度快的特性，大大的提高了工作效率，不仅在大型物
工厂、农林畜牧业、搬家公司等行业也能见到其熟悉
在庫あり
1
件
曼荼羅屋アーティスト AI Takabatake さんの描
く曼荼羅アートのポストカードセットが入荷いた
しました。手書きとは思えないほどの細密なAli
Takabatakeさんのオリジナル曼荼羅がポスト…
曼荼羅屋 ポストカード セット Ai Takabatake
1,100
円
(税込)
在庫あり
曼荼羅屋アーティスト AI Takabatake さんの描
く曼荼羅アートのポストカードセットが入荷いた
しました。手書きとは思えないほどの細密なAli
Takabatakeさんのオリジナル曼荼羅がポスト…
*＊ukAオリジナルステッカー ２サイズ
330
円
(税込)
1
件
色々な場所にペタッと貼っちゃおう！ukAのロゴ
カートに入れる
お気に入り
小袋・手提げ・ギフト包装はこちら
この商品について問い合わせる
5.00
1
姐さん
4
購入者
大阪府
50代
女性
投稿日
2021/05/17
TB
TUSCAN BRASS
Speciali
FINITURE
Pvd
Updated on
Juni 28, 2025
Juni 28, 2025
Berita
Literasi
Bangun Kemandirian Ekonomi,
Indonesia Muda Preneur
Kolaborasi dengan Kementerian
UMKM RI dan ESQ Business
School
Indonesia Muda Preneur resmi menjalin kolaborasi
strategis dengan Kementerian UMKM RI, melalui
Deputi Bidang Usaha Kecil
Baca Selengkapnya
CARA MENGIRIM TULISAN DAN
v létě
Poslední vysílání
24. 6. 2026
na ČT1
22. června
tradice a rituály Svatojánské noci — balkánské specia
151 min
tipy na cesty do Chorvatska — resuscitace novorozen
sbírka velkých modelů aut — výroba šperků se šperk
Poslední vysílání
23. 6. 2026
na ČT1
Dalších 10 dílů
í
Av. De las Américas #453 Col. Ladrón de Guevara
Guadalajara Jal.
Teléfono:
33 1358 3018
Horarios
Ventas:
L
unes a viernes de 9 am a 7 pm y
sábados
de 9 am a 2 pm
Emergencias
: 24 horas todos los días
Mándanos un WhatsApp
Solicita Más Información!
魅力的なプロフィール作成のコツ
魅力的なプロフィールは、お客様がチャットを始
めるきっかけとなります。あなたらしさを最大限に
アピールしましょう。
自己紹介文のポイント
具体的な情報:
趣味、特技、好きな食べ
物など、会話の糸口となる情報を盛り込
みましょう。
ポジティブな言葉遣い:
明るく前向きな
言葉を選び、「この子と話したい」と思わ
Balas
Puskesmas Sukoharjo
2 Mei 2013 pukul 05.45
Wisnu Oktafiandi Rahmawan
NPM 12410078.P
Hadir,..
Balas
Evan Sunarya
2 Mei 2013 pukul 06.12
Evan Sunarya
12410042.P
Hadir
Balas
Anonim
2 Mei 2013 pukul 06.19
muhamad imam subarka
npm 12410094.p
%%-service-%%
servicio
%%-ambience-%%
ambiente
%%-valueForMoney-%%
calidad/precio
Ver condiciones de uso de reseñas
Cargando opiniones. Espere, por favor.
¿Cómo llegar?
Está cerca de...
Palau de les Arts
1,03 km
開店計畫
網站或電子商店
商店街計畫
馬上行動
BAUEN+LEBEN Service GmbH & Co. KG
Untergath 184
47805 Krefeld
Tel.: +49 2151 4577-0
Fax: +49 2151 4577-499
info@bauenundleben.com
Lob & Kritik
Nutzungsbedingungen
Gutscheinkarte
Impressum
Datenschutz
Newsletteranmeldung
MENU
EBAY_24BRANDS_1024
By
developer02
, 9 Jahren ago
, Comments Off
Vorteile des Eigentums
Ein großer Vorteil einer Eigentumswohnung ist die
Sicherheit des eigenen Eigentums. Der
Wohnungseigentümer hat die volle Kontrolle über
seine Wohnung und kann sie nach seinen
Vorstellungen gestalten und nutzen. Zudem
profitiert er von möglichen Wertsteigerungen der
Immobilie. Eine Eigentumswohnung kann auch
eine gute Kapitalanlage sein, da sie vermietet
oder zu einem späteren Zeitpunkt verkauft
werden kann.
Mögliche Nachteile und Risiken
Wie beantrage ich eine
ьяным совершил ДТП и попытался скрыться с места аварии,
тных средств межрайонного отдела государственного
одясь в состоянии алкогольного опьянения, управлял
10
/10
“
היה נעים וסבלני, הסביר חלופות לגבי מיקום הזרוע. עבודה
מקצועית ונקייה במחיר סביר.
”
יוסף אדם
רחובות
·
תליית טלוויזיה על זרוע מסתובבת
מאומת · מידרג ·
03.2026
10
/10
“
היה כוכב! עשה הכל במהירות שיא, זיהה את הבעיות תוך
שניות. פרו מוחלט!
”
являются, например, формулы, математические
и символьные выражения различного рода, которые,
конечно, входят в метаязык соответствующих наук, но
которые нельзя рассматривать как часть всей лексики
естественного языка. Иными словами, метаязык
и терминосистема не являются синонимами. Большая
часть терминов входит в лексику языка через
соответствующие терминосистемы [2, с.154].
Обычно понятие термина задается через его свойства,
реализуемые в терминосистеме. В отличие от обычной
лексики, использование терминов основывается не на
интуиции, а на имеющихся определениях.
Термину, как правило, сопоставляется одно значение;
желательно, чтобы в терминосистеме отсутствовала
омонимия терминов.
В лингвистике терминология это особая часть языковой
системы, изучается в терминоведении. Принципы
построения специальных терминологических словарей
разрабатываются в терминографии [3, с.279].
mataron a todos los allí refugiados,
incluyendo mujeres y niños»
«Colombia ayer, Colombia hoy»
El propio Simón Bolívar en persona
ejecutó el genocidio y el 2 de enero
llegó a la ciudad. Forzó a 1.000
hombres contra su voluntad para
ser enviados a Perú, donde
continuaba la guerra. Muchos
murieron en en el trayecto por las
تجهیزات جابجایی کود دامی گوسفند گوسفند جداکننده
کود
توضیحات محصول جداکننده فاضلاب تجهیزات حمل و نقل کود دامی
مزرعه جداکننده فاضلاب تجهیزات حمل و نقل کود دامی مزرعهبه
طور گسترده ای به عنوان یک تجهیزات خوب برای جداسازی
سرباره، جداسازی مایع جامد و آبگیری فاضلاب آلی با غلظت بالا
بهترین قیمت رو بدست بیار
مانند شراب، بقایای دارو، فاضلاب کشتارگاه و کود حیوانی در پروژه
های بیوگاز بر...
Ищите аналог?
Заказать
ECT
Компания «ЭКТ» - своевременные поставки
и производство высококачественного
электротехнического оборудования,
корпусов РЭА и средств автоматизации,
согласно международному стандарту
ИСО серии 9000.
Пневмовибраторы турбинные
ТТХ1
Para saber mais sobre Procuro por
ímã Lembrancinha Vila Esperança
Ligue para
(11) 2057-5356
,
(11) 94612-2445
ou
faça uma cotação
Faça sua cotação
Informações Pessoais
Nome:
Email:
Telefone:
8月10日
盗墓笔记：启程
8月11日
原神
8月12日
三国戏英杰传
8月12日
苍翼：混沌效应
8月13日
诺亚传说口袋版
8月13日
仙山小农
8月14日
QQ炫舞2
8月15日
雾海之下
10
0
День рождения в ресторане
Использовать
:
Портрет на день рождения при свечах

» Work item: What is needed is a verbatim copy of every line in the records above from the one containing "שניות. פרו מוחלט!" down to the one containing "естественного языка. Иными словами, метаязык", both included, and nothing more.

» Task result:
שניות. פרו מוחלט!
”
являются, например, формулы, математические
и символьные выражения различного рода, которые,
конечно, входят в метаязык соответствующих наук, но
которые нельзя рассматривать как часть всей лексики
естественного языка. Иными словами, метаязык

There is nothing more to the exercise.